_Exercise_
With the line that contains "adenocarcinoma was stained" as the final line, return every line from the start of the data below exactly.

_Extracted data entries_
════

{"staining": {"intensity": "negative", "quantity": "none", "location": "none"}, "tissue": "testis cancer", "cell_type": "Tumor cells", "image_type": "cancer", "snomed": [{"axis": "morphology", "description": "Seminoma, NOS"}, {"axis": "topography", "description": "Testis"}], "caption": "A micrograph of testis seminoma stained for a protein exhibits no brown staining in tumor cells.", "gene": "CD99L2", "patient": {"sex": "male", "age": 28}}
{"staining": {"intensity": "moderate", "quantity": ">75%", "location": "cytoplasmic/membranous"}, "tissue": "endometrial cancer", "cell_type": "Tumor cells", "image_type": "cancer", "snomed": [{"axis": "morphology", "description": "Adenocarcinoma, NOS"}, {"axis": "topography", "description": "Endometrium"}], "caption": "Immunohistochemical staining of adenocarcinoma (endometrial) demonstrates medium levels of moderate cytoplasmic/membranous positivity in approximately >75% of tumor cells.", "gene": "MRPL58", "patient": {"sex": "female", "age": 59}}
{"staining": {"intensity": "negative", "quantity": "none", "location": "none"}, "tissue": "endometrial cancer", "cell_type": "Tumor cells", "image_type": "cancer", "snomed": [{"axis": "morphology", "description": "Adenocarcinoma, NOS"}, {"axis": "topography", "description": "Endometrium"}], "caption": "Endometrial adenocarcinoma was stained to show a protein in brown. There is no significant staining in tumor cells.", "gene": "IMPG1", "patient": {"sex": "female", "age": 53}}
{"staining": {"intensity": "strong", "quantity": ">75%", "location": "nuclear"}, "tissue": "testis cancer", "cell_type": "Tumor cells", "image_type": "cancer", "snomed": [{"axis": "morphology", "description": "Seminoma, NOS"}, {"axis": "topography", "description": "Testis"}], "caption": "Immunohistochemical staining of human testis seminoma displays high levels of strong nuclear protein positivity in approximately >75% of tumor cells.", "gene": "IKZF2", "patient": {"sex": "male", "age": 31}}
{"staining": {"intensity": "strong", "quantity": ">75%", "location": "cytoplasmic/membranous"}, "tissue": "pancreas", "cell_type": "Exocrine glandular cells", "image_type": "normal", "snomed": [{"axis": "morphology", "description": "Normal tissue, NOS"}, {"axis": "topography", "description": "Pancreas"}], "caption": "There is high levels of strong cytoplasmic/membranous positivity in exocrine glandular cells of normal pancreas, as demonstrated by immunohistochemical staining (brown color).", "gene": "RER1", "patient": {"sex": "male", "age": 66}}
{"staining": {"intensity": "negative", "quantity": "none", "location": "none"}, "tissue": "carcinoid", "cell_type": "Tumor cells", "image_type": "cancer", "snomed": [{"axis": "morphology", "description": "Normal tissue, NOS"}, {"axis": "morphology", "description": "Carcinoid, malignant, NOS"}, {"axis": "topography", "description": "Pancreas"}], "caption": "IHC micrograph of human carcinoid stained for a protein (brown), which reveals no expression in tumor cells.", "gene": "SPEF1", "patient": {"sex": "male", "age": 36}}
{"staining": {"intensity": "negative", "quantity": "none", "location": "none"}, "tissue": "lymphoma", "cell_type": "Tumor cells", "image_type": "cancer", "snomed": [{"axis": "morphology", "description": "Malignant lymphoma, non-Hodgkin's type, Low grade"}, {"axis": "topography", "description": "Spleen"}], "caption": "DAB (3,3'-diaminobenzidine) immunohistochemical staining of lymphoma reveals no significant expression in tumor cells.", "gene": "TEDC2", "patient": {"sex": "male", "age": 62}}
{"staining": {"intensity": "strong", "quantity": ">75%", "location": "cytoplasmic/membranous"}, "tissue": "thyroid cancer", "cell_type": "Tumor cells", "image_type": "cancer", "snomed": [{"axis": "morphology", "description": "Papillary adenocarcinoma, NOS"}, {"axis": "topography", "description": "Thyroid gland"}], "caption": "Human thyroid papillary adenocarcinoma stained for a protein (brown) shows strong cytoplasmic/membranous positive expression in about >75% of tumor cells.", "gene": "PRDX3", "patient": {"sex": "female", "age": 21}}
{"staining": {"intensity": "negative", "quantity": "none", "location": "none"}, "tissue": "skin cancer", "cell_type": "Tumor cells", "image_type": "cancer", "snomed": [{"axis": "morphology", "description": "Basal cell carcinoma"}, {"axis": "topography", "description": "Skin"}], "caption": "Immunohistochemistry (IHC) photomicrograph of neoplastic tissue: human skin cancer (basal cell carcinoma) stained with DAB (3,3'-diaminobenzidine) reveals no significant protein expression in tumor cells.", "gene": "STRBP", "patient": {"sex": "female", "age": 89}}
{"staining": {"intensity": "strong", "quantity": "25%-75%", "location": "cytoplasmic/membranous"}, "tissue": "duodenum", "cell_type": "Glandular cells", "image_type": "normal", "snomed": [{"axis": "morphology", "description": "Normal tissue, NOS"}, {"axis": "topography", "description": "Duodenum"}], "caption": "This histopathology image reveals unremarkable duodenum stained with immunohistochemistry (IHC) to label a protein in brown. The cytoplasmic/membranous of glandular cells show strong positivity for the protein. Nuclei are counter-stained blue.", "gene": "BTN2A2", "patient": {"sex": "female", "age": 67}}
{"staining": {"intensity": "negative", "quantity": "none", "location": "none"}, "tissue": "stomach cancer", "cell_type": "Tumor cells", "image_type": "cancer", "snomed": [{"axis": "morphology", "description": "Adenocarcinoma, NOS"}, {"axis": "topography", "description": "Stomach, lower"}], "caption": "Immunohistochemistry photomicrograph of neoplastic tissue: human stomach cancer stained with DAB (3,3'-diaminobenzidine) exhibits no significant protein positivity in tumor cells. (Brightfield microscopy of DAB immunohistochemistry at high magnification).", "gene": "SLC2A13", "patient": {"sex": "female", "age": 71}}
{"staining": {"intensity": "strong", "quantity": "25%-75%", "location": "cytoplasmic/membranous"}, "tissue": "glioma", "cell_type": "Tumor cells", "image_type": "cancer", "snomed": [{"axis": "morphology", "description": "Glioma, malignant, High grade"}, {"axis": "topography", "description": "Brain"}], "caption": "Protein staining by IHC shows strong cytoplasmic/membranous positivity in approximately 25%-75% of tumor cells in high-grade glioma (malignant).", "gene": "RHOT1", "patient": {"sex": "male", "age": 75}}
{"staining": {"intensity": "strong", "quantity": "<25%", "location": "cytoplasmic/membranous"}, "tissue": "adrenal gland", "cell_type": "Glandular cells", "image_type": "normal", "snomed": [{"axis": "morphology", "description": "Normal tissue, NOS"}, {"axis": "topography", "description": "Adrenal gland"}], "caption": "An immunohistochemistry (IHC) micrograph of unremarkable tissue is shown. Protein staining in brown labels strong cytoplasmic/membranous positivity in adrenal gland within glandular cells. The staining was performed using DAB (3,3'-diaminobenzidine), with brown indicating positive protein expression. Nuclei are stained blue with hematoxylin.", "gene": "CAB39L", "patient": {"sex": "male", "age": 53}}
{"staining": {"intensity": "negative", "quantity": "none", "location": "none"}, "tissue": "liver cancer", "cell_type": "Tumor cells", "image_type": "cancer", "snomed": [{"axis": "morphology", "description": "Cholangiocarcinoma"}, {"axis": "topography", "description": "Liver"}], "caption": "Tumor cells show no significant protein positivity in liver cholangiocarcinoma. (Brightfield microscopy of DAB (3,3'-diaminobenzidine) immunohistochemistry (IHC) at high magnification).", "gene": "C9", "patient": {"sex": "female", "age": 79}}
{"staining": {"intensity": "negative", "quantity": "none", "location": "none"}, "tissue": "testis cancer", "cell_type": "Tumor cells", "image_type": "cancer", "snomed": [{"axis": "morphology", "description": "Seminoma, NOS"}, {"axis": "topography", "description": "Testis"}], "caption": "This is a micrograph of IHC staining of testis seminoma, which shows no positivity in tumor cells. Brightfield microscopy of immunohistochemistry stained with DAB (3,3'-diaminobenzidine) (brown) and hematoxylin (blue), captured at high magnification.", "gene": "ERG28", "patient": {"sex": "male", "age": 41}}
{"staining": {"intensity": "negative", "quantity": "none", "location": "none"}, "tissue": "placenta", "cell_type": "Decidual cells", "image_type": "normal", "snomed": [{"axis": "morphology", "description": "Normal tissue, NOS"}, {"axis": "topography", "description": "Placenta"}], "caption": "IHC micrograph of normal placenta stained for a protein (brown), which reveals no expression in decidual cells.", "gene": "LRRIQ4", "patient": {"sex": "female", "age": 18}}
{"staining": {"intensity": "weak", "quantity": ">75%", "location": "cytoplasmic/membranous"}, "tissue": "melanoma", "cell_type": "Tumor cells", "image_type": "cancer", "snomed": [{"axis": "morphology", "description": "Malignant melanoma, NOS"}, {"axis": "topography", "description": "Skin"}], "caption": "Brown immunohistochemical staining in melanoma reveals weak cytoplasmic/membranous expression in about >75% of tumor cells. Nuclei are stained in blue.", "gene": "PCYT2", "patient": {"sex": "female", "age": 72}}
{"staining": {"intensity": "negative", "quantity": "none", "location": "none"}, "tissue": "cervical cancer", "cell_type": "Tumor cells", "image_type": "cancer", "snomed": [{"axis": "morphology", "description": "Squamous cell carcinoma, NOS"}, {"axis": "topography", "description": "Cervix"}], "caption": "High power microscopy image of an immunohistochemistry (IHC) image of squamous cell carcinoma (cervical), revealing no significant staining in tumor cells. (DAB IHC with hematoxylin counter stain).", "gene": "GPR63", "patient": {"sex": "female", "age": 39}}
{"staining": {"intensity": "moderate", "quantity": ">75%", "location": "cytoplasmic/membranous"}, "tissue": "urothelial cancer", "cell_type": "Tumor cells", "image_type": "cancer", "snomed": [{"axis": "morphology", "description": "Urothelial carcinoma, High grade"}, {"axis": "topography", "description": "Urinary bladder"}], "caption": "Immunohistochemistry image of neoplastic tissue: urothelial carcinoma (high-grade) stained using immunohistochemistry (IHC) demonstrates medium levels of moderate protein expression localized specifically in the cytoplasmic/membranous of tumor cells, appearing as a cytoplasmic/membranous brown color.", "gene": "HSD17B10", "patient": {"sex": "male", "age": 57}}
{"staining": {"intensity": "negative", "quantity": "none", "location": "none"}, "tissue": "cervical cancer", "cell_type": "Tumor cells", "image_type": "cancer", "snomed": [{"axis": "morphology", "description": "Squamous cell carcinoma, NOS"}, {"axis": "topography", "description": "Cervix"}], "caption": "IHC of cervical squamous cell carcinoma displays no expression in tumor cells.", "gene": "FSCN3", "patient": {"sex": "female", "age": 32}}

════

_Task response_
{"staining": {"intensity": "negative", "quantity": "none", "location": "none"}, "tissue": "testis cancer", "cell_type": "Tumor cells", "image_type": "cancer", "snomed": [{"axis": "morphology", "description": "Seminoma, NOS"}, {"axis": "topography", "description": "Testis"}], "caption": "A micrograph of testis seminoma stained for a protein exhibits no brown staining in tumor cells.", "gene": "CD99L2", "patient": {"sex": "male", "age": 28}}
{"staining": {"intensity": "moderate", "quantity": ">75%", "location": "cytoplasmic/membranous"}, "tissue": "endometrial cancer", "cell_type": "Tumor cells", "image_type": "cancer", "snomed": [{"axis": "morphology", "description": "Adenocarcinoma, NOS"}, {"axis": "topography", "description": "Endometrium"}], "caption": "Immunohistochemical staining of adenocarcinoma (endometrial) demonstrates medium levels of moderate cytoplasmic/membranous positivity in approximately >75% of tumor cells.", "gene": "MRPL58", "patient": {"sex": "female", "age": 59}}
{"staining": {"intensity": "negative", "quantity": "none", "location": "none"}, "tissue": "endometrial cancer", "cell_type": "Tumor cells", "image_type": "cancer", "snomed": [{"axis": "morphology", "description": "Adenocarcinoma, NOS"}, {"axis": "topography", "description": "Endometrium"}], "caption": "Endometrial adenocarcinoma was stained to show a protein in brown. There is no significant staining in tumor cells.", "gene": "IMPG1", "patient": {"sex": "female", "age": 53}}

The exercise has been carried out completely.